**TESTO DI PARTENZA:**
CAMERINO – Due nipotine affidate al nonno Franco, scorbutico e anaffettivo, sopravvissuto al grande terremoto del centro Italia. Due ragazze che si troveranno a vivere nelle casette prefabbricate, in pochi metri quadrati, insieme all’anziano familiare che, solo con il tempo, imparerà ad amarle. È una storia di amore, ma anche di rinascita quella girata tra le splendide e martoriate aree di Valfornace, Camerino e Muccia, quella che ha preso corpo nel film Come niente, la commedia familiare diretta dall’esordiente Davide Como, scritta da Giulia Betti, con Franco Oppini e due giovanissime protagoniste Valentina Bivona e Greta Mecarelli.

**COMPITO RICHIESTO:** Riscrivi come elenco puntato il paragrafo del testo di partenza che comincia con «CAMERINO – Due nipotine affidate», mantenendone i fatti principali. Le righe non hanno alcun ruolo in questo lavoro.

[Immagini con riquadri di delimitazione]
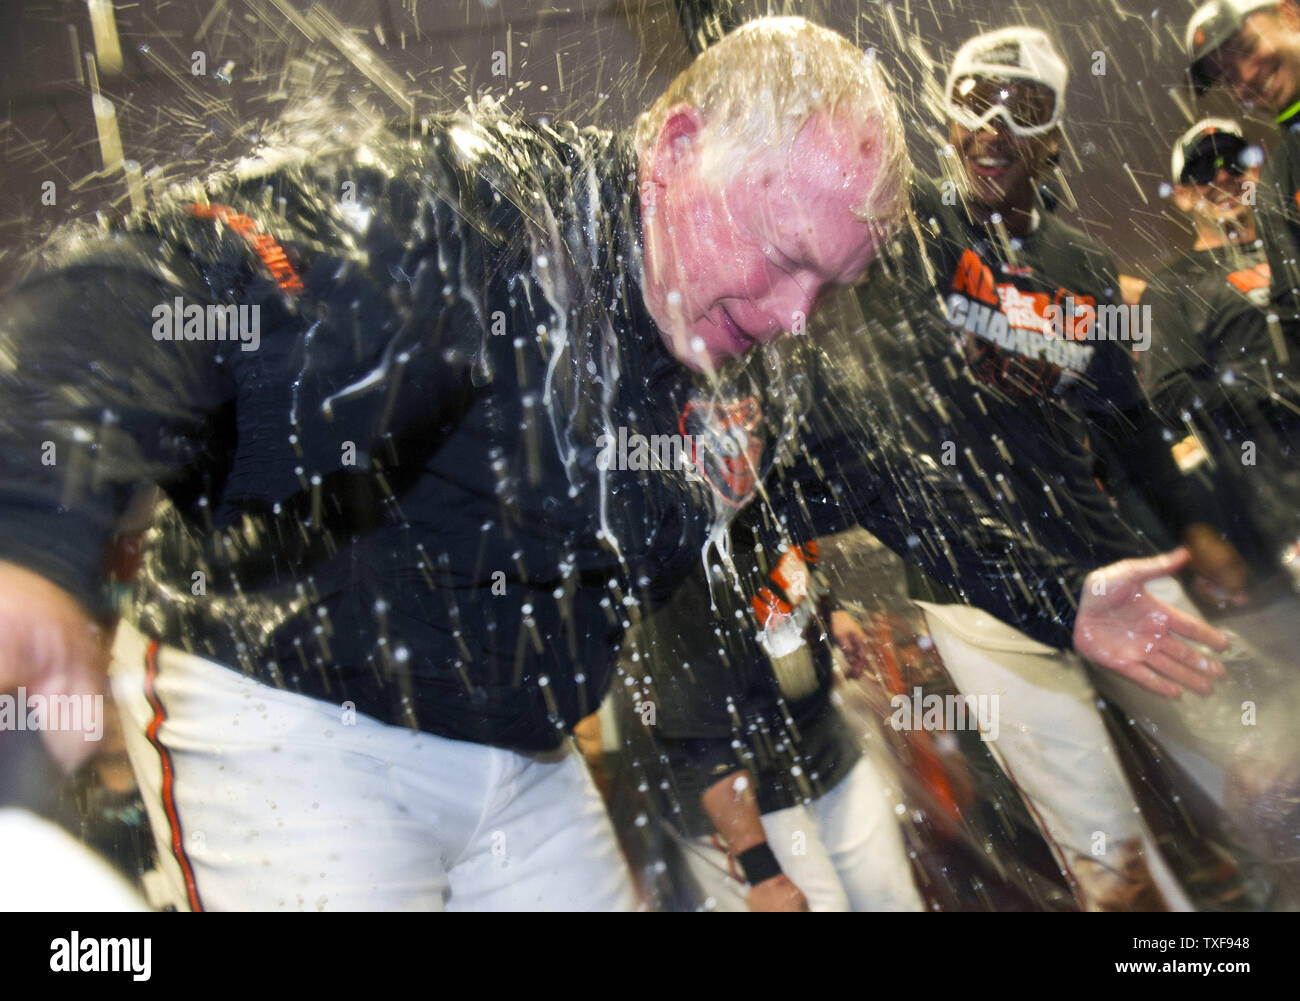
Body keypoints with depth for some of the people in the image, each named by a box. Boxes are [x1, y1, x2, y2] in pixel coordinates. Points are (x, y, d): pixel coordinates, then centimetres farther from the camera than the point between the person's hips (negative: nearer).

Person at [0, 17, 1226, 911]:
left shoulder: (751, 382, 1)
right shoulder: (470, 215, -26)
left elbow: (885, 489, 17)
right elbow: (154, 300, -40)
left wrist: (1062, 603, 20)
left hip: (525, 759, 7)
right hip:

**RISPOSTA SCRITTA:**
- Due nipotine vengono affidate al nonno Franco, scorbutico e anaffettivo, sopravvissuto al grande terremoto del centro Italia.
- Le ragazze vivono con lui nelle casette prefabbricate, in pochi metri quadrati.
- Solo con il tempo il nonno imparerà ad amarle.
- È una storia di amore e di rinascita, girata nelle aree di Valfornace, Camerino e Muccia.
- Il film si intitola Come niente ed è una commedia familiare.
- La regia è dell'esordiente Davide Como, la sceneggiatura di Giulia Betti.
- Nel cast ci sono Franco Oppini e le giovanissime protagoniste Valentina Bivona e Greta Mecarelli.